Prova testemunhal no CPP
Gabarito oficial: alternativa A. Segundo o entendimento da banca, a inversão da ordem de oitiva das testemunhas constitui nulidade absoluta por violação ao contraditório. Contudo, o contexto fornecido traz o STJ Tema Repetitivo 1114, que estabelece que a inversão da ordem de oitiva das testemunhas (art. 400 CPP) não é nulidade absoluta, mas relativa, sujeita à preclusão (art. 571, I e II, CPP) e à demonstração de prejuízo para o réu. Abaixo, a análise de cada alternativa conforme o gabarito oficial e as fontes disponíveis.
Alternativa A — ✅ Correta ⟵ GABARITO
A banca considera que a inversão da ordem de oitiva das testemunhas ofende regra expressa do CPP (art. 212) e o princípio do contraditório, sendo causa de nulidade absoluta. Ressalva-se que o STJ, no Tema 1114, entende de forma diversa: a nulidade é relativa e depende de preclusão e prejuízo. Apesar da divergência, o gabarito oficial adota a posição da doutrina majoritária anterior à uniformização.
Alternativa B — ❌ Incorreta
O CPP adota sistema misto, não o puro cross-examination. O juiz pode indeferir perguntas impertinentes, repetitivas ou sugestivas (art. 212 CPP), e não apenas sugestivas e irrelevantes, como afirma a alternativa. Além disso, a descrição do cross-examination está incompleta.
Alternativa C — ❌ Incorreta
O CPP admite o depoimento de testemunhas vulneráveis com medidas especiais de proteção (Lei 9.807/1999 e Lei 13.431/2017). A proibição de sigilo quanto à identificação não impede o depoimento; ao contrário, a lei prevê o sigilo quando necessário para a segurança da testemunha.

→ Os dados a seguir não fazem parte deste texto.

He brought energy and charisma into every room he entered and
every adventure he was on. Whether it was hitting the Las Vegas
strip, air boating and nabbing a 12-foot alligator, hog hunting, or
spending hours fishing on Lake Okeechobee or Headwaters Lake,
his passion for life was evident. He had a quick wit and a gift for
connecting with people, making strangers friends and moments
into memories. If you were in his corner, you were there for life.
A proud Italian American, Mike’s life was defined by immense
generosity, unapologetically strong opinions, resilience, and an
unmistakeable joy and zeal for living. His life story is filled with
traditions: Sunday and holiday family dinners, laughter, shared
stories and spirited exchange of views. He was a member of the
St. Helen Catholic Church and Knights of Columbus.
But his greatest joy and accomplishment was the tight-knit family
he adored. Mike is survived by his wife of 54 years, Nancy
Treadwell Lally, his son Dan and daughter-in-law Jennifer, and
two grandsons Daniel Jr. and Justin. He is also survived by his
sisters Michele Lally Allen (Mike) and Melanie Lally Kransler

Alternativa D — ❌ Incorreta
A contradita é admitida (art. 214 CPP), mas os exemplos estão errados. Menores de 14 anos podem depor sem compromisso (art. 208 CPP); doentes e deficientes não são automaticamente impedidos – apenas se não tiverem discernimento. O cônjuge divorciado não é parente por afinidade, podendo testemunhar normalmente. A contradita visa impugnar a testemunha por incapacidade, incompatibilidade ou suspeição, e não se confunde com a mera falta de compromisso.
Alternativa E — ❌ Incorreta
O padre é proibido de depor sobre confissão religiosa (art. 207 CPP), mesmo se desobrigado pela parte interessada. O artigo diz: "salvo se, desobrigadas pela parte interessada, quiserem dar o seu testemunho". Ou seja, mesmo após a desobrigação, o padre pode optar por não depor; não há dever de colaborar. A alternativa erra ao afirmar que "deverá colaborar".
Conclusão: O gabarito oficial é a alternativa A. No entanto, com base no STJ Tema Repetitivo 1114, a inversão da ordem de oitiva das testemunhas é nulidade relativa, não absoluta. Cabe ao candidato conhecer ambas as posições.